* [EXERCISE] Count the lines of the listing below that contain the string "foreign", treating uppercase and lowercase as distinct, and give only the number.

Stored data:
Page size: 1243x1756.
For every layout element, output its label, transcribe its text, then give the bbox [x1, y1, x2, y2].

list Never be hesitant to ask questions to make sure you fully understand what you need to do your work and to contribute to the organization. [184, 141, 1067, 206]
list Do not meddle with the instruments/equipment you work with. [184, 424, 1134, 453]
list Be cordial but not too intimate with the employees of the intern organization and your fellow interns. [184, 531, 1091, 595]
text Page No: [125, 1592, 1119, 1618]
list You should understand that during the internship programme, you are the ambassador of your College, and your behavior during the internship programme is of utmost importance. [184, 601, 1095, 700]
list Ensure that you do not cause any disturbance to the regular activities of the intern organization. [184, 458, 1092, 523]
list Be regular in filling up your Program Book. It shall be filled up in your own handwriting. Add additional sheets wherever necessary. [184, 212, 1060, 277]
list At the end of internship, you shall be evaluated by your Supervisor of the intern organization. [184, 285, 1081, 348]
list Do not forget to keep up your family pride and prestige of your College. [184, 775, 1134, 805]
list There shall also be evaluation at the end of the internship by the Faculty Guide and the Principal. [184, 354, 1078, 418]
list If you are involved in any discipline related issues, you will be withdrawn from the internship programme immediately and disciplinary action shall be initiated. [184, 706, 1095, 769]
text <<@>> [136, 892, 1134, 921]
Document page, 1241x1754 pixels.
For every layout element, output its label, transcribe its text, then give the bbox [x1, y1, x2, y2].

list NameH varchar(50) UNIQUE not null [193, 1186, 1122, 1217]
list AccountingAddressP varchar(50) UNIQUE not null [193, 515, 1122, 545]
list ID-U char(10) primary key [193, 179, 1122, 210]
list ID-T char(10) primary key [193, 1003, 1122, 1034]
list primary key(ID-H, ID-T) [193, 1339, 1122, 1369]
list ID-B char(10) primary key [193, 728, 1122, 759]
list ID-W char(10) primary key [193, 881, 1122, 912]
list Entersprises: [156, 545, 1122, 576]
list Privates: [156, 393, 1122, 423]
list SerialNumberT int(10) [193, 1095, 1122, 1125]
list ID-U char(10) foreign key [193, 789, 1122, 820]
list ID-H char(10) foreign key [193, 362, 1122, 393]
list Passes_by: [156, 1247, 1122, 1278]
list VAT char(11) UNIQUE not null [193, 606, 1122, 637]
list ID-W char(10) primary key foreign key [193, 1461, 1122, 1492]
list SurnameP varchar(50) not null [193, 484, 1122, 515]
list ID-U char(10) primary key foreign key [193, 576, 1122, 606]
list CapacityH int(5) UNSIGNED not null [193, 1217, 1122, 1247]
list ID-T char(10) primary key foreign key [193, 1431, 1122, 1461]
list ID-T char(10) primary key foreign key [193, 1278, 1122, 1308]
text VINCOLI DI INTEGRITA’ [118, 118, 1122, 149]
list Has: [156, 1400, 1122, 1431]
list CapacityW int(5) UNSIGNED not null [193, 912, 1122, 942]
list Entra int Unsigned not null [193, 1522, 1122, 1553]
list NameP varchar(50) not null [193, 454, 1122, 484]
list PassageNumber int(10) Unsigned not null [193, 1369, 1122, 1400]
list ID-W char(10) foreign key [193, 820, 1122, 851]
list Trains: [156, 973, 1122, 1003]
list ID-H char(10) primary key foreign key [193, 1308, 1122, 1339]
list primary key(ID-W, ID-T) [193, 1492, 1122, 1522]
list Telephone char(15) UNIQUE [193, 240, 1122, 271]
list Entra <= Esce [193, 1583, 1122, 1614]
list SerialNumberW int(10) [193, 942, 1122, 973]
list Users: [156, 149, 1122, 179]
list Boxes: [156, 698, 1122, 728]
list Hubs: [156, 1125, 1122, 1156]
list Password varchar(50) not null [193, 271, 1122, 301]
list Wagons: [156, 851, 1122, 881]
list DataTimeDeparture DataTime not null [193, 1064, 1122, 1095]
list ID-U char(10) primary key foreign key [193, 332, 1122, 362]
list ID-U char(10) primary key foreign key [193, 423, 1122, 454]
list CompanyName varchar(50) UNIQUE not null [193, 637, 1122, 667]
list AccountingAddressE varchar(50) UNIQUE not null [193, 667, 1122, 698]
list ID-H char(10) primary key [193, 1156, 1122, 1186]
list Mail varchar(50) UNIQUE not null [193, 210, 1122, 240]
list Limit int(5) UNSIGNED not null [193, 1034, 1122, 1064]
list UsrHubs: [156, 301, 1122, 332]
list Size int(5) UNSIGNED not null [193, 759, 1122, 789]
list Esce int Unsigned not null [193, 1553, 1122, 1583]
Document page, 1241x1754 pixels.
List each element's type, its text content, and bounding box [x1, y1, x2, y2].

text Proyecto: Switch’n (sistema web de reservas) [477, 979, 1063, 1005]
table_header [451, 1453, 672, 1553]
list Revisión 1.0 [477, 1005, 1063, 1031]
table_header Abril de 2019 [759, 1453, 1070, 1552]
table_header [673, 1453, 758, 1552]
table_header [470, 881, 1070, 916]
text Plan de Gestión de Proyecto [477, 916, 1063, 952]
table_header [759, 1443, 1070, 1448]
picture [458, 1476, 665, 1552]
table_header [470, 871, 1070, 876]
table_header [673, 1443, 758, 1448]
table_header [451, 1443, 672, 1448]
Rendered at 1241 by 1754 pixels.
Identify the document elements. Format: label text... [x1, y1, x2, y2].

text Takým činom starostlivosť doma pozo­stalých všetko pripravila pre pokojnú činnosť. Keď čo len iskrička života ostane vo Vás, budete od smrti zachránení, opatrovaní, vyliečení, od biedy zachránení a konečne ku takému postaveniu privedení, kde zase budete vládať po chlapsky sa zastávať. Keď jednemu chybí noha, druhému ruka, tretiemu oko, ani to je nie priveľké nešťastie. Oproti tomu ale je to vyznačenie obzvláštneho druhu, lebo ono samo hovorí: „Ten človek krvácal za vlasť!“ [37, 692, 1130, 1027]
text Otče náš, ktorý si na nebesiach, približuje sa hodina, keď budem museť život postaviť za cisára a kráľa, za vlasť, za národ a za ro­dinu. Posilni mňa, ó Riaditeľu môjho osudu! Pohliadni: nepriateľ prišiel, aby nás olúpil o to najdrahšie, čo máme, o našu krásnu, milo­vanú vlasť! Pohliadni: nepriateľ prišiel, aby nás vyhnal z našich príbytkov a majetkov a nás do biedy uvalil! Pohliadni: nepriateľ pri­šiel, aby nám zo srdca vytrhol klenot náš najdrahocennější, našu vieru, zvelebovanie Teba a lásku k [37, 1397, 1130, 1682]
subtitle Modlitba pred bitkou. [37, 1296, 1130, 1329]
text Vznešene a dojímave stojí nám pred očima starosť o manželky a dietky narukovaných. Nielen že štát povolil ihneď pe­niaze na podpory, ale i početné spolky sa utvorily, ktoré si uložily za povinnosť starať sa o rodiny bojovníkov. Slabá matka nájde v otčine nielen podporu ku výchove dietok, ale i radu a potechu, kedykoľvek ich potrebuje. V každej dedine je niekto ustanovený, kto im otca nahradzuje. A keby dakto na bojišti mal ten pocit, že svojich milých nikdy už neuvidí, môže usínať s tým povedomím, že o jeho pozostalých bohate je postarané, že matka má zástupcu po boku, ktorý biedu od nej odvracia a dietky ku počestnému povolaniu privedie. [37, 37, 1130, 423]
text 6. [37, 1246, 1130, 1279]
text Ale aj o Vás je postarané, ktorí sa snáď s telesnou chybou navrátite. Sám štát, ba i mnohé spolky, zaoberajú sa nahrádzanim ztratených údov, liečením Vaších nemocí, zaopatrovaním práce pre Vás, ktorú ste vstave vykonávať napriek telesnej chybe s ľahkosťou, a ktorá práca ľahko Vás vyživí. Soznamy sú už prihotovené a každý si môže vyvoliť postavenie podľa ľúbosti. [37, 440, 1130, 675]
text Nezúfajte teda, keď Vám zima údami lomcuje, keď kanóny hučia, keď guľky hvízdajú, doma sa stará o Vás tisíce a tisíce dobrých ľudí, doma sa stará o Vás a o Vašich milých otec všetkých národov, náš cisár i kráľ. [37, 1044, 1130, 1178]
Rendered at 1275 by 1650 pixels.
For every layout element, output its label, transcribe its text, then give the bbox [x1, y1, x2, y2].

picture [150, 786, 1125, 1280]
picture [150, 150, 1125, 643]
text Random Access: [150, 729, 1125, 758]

* [RESPONSE TO THIS TASK] 10